Which lines in the material below contain the word "Комплект"? Report each of those lines in full.

________________________

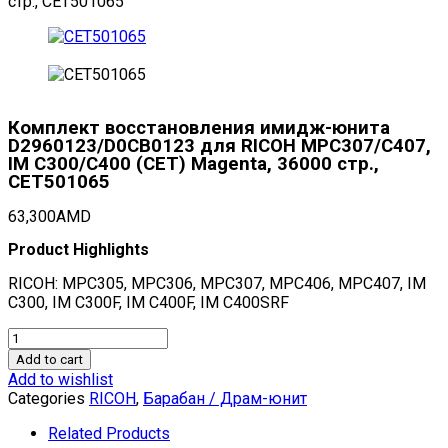
стр., CET501065
Комплект восстановления имидж-юнита
D2960123/D0CB0123 для RICOH MPC307/C407,
IM C300/C400 (CET) Magenta, 36000 стр.,
CET501065
63,300
AMD
Product Highlights
RICOH: MPC305, MPC306, MPC307, MPC406, MPC407, IM
C300, IM C300F, IM C400F, IM C400SRF
Комплект
восстановления
Add to cart
имидж-
Add to wishlist
юнита
Categories
RICOH
,
Барабан / Драм-юнит
D2960123/D0CB0123
для
Related Products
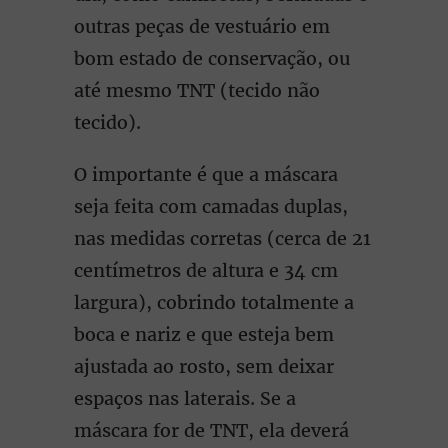
outras peças de vestuário em
bom estado de conservação, ou
até mesmo TNT (tecido não
tecido).
O importante é que a máscara
seja feita com camadas duplas,
nas medidas corretas (cerca de 21
centímetros de altura e 34 cm
largura), cobrindo totalmente a
boca e nariz e que esteja bem
ajustada ao rosto, sem deixar
espaços nas laterais. Se a
máscara for de TNT, ela deverá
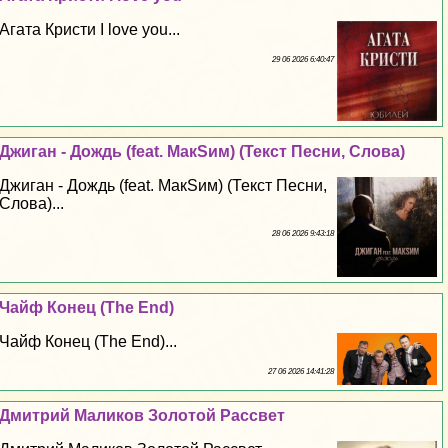
Агата Кристи I love you...
29 06 2026 6:40:47
Джиган - Дождь (feat. МакSим) (Текст Песни, Слова)
Джиган - Дождь (feat. МакSим) (Текст Песни,
Слова)...
28 06 2026 9:43:18
Чайф Конец (The End)
Чайф Конец (The End)...
27 06 2026 14:41:28
Дмитрий Маликов Золотой Рассвет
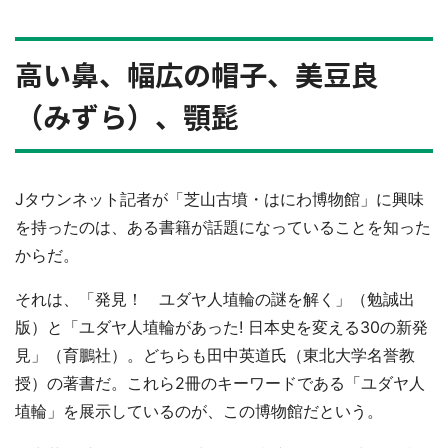
高い鼻、幅広の帽子、美豆良
（みずら）、顎髭
Jタウンネット記者が「芝山古墳・はにわ博物館」に興味
を持ったのは、ある書籍が話題になっていることを知った
からだ。
それは、「発見！ ユダヤ人埴輪の謎を解く」（勉誠出
版）と「ユダヤ人埴輪があった! 日本史を変える30の新発
見」（育鵬社）。どちらも田中英道氏（東北大学名誉教
授）の著書だ。これら2冊のキーワードである「ユダヤ人
埴輪」を展示しているのが、この博物館だという。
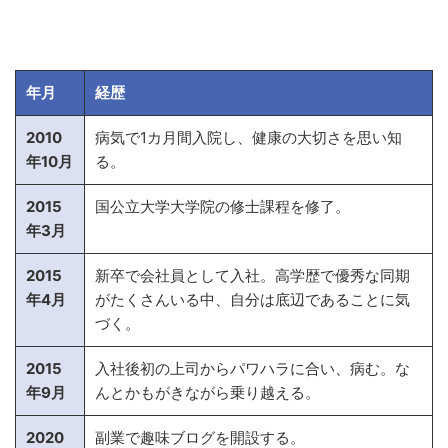
年月
経歴
2010
病気で1カ月間入院し、健康の大切さを思い知
年10月
る。
2015
国公立大学大学院の修士課程を修了。
年3月
2015
新卒で会社員として入社。高学歴で優秀な同期
年4月
がたくさんいる中、自分は底辺であることに気
づく。
2015
入社後初の上司からパワハラに合い、病む。な
年9月
んとかもがきながら乗り越える。
2020
副業で趣味ブログを開設する。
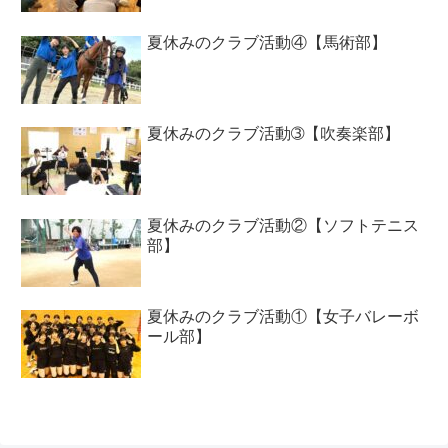
夏休みのクラブ活動④【馬術部】
夏休みのクラブ活動➂【吹奏楽部】
夏休みのクラブ活動②【ソフトテニス
部】
夏休みのクラブ活動①【女子バレーボ
ール部】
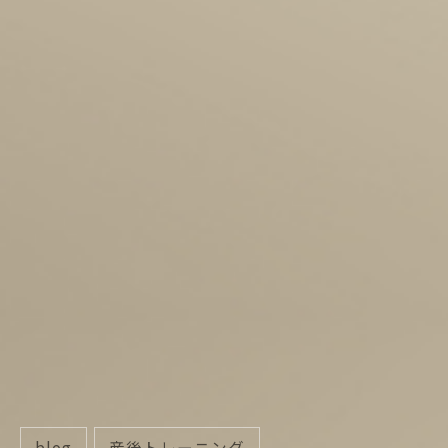
blog
産後トレーニング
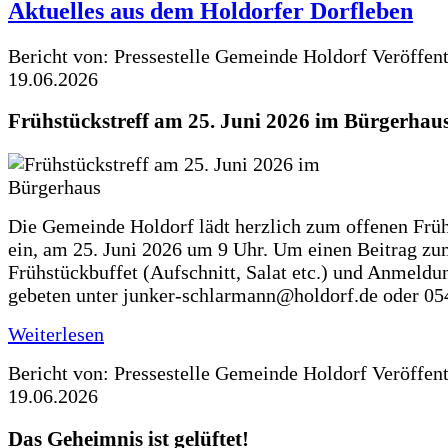
Aktuelles aus dem Holdorfer Dorfleben
Bericht von: Pressestelle Gemeinde Holdorf
Veröffen
19.06.2026
Frühstückstreff am 25. Juni 2026 im Bürgerhau
Die Gemeinde Holdorf lädt herzlich zum offenen Früh
ein, am 25. Juni 2026 um 9 Uhr. Um einen Beitrag z
Frühstückbuffet (Aufschnitt, Salat etc.) und Anmeldu
gebeten unter junker-schlarmann@holdorf.de oder 05
Weiterlesen
Bericht von: Pressestelle Gemeinde Holdorf
Veröffen
19.06.2026
Das Geheimnis ist gelüftet!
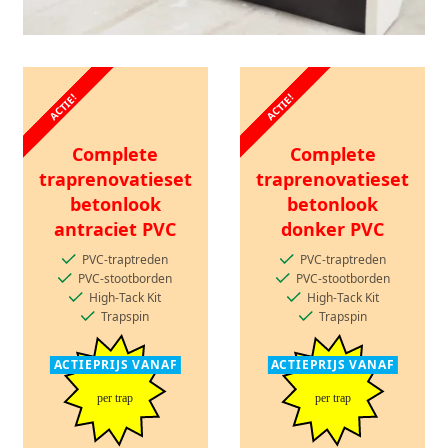
ACTIE!
ACTIE!
Complete
Complete
traprenovatieset
traprenovatieset
betonlook
betonlook
antraciet PVC
donker PVC
PVC-traptreden
PVC-traptreden
PVC-stootborden
PVC-stootborden
High-Tack Kit
High-Tack Kit
Trapspin
Trapspin
ACTIEPRIJS VANAF
ACTIEPRIJS VANAF
per trap
per trap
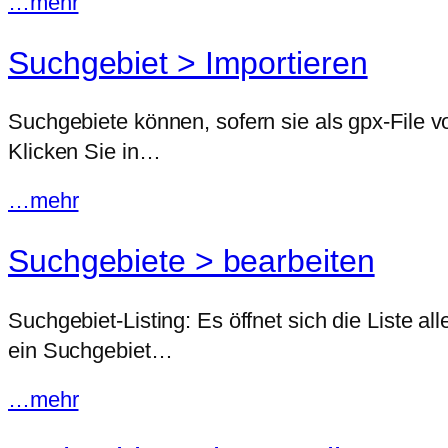
…mehr
Suchgebiet > Importieren
Suchgebiete können, sofern sie als gpx-File 
Klicken Sie in…
…mehr
Suchgebiete > bearbeiten
Suchgebiet-Listing: Es öffnet sich die Liste 
ein Suchgebiet…
…mehr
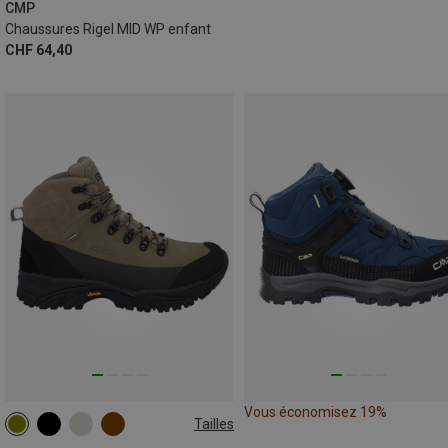
CMP
Chaussures Rigel MID WP enfant
CHF 64,40
Vous économisez 19%
Tailles
41
42
43
46
47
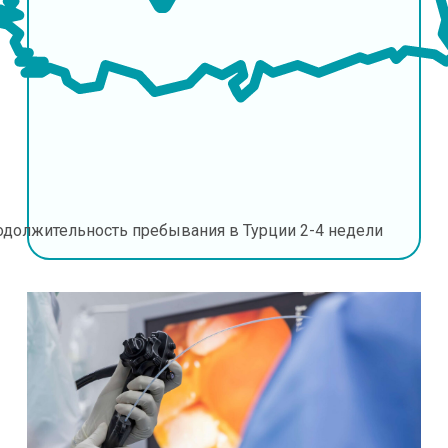
одолжительность пребывания в Турции
2-4 недели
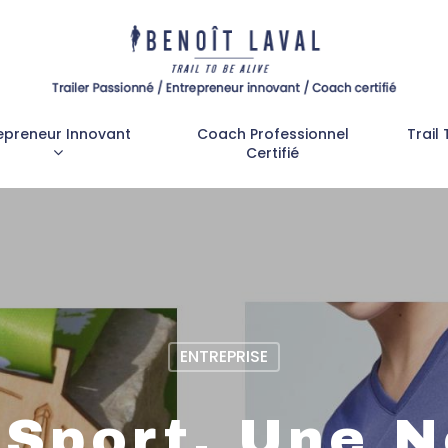
epreneur Innovant
Coach Professionnel
Trail 
Certifié
ENTREPRISE
 Sport, Une N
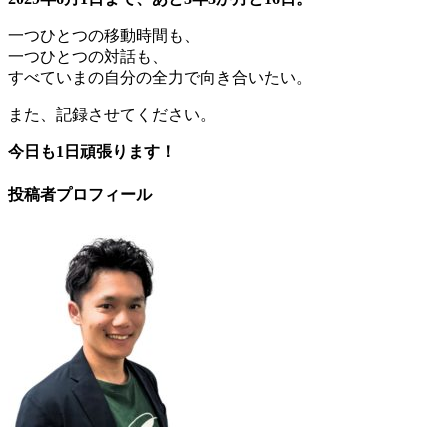
一つひとつの移動時間も、
一つひとつの対話も、
すべていまの自分の全力で向き合いたい。
また、記録させてください。
今日も1日頑張ります！
投稿者プロフィール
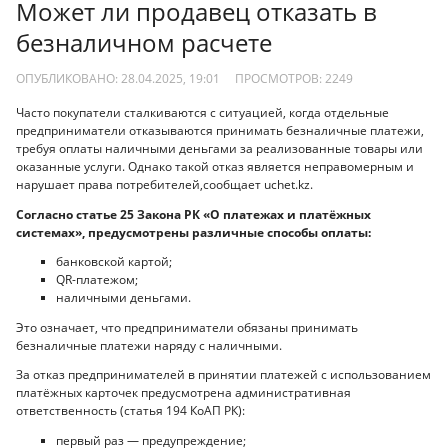
Может ли продавец отказать в
безналичном расчете
ОПУБЛИКОВАНО: 28.04.2025, 19:01
ПРОСМОТРОВ:
2249
Часто покупатели сталкиваются с ситуацией, когда отдельные
предприниматели отказываются принимать безналичные платежи,
требуя оплаты наличными деньгами за реализованные товары или
оказанные услуги. Однако такой отказ является неправомерным и
нарушает права потребителей,сообщает uchet.kz.
Согласно статье 25 Закона РК «О платежах и платёжных
системах», предусмотрены различные способы оплаты:
банковской картой;
QR-платежом;
наличными деньгами.
Это означает, что предприниматели обязаны принимать
безналичные платежи наряду с наличными.
За отказ предпринимателей в принятии платежей с использованием
платёжных карточек предусмотрена административная
ответственность (статья 194 КоАП РК):
первый раз — предупреждение;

________________________

**Solution for this exercise:**
Комплект восстановления имидж-юнита
Комплект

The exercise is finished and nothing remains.